First of all, who cares if someone is eating a horse instead of a chicken or a cow? What's the difference? It's all morally indistinguishable and it's all wrong. It's wrong to use and kill animals, period. I could care less whether it be a horse, or a pig, or a dog, or a cat. So, why would I be outraged if someone ate horse instead of another animal?

If you truly wanted to make a case for "animal cruelty," with respect to the total number of animals killed, eating horse would actually be better than eating chicken. Chickens are much smaller, therefore, many more chickens must be killed to provide food for a menu than horses. So, if you really wanted to measure levels of atrocities, it would make more sense to get the smaller animals like chicken and fish off the menu.

Regarding adding more species to the menu, I don't see how this argument makes any sense at all. So what? Just because there are more animals to choose from does not mean that people are going to eat more food at each meal. They are simply opting to eat one animal versus another, a decision most people make at every meal.
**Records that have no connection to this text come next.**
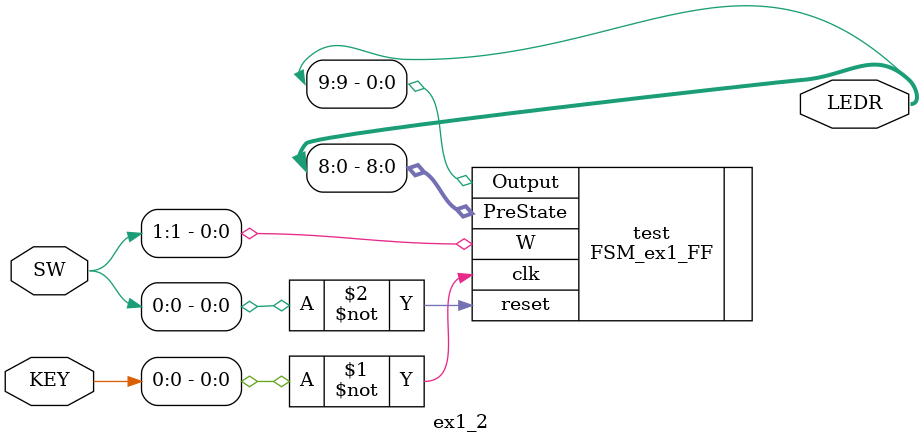
<source format=sv>

	module ex1_2 (
			input  logic [3:0] KEY,
			input  logic [1:0] SW,
			output logic [9:0] LEDR
	);
	// Reset switch is ACTIVE_LOW, therefore we inverted SW0
	FSM_ex1_FF			test(.clk(~KEY[0]), .reset(~SW[0]), .W(SW[1]),
								  .PreState(LEDR[8:0]), .Output(LEDR[9]) );

	endmodule
</source>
Adding more animals to the menu does not equal more animal food being consumed.

Also, would these same people who are making this argument go out and protest every restaurant that serves a new species of fish each day as part of a special menu? Of course, not. Or, would they protest a restaurant that started serving beef, if they didn't previously? I highly doubt that they would.

Let's also not forget how confusing these messages can be to the general public. If they see "animal rights" people protesting horse meat, the message they will receive is that horse meat is somehow bad, but eating cow or pig or chicken is completely fine. Is that really the message we want to send?

Honestly, what would make the most sense would be to encourage the restaurant to add vegan menu options in addition to the horse meat. At least that way, veganism is being promoted and when people order the vegan dish, they're not killing any animals instead of just switching from one animal to another.